APU Careers Careers & Learning

How To Run a Meeting

By Susan Adams, Forbes.com
Special to Online Career Tips

Dr. Nadine Katz goes to a lot of meetings. Some of them last so long the participants have to order in food or switch rooms.

Eleven years ago Katz, who is senior associate dean, professor and director of medical education in the department of obstetrics, gynecology and women’s health at the Albert Einstein College of Medicine in New York City, decided she’d try to figure out how to make those endless meetings more efficient.

Her study produced great results at Einstein. Though she doesn’t like to toot her own horn–”I’m turning crimson right now,” she says when asked how her meeting style has helped her career–she has improved a slew of committee conclaves at her institution.

Six years ago she was promoted to associate dean, and more recently she became senior associate dean. “You never know who’s going to be in the room, and who might be considering you for another opportunity,” she allows. She even speaks to physicians’ professional associations about how to improve meetings.

Katz’s approach applies to meetings everywhere. Her tips go beyond the standard meeting advice about starting and ending on time, setting an agenda and sticking to it.

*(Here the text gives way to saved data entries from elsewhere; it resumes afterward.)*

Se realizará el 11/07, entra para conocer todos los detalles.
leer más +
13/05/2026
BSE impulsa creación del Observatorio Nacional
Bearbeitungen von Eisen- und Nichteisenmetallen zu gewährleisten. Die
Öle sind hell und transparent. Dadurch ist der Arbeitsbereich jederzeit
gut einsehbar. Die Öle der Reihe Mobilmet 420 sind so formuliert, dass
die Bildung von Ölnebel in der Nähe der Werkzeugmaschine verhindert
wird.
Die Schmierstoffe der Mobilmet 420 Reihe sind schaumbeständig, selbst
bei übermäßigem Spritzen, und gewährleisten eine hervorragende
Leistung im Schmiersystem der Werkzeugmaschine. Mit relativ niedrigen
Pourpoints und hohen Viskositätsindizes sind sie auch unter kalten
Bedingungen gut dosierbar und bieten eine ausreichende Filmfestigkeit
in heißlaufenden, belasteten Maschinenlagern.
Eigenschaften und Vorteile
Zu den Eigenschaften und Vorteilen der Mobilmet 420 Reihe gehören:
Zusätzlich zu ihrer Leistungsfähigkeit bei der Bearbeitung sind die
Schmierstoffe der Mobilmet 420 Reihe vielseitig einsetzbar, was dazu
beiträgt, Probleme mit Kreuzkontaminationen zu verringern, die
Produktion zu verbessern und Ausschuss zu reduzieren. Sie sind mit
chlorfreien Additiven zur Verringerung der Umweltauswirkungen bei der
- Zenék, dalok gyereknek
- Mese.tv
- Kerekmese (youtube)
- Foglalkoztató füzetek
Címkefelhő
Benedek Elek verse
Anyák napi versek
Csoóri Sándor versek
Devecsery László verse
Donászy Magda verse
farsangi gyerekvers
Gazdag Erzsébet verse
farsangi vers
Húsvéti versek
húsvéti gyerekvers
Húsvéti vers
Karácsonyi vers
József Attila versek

Her No. 1 recommendation: Prepare, prepare and prepare some more. Not only does she lay out in advance a detailed agenda for a meeting and touch base with the participants to alert them to important points, she also surveys the physical space where the meeting will be held–down to details like the room temperature and whether there might be a flickering fluorescent light bulb. “I am someone who believes in overly preparing,” she admits. When ordering refreshments, she even checks on individual taste. “If someone likes Tab, we order Tab,” she says. Small amenities like that can help participants feel welcome and eager to participate.

Katz says it’s always smart to lay out what she calls “norms,” codes of meeting conduct, at the outset, particularly when a group will be holding a series of gatherings.How does the group respond, for instance, when participants come in late? What if some attendees haven’t done their homework ahead of time? What about meeting hijackers, who try to grab the stage and steer the agenda in their own direction? Katz notes that this can be especially problematic when the latecomer or hijacker is a senior manager and the meeting leader is a junior staffer. If everyone understands the rules going in, such troublemakers are easier to rein in.

When it comes to hijackers who don’t obey the rules, Katz suggests the leader say something like, “Thank you for bringing up this issue. It’s clearly important. I’d like to check with the committee whether it’s OK if we table that point until we finish with the other items on our agenda.”

Sometimes a hijacker tries to physically displace the meeting leader, pulling his seat up and pushing the leader off to the side. Katz notes that, especially for women leaders, it’s smart to take the seat at the head of the table to command a position of authority.

That said, there are times when it makes more sense for the leader to sit in the middle of the group. Katz points to a twice-monthly operations meeting she has attended, where the leader chose not to sit at the head of the table. That put the participants at ease, she says, and it once led to a savings of $25,000, when a meeting attendee who might not otherwise have piped up alerted the leader to an impending renovation that affected trash storage. If the person hadn’t felt comfortable speaking, a structure would have been built that would soon have had to be demolished at undue cost.

What does Katz advise about long-winded colleagues who can’t for the life of them summarize their points? Wait until they take a breath, she suggests, and then jump in. Summarize their point and say, “You’ve brought up some important issues. I’d like to ask the group if we would like to continue with your point now, or put it at the top of the agenda for the next meeting.” That way the bloviator feels he’s been heard. You’re taking his point seriously. Bringing in the group helps get the meeting back on track without making the leader seem overbearing.

“You must never lose control of your meeting,” Katz concludes. “If you start to, you’ve got to wrestle it back. Remind everyone that you’ve got an agenda planned.”

This is an update of a story that ran previously.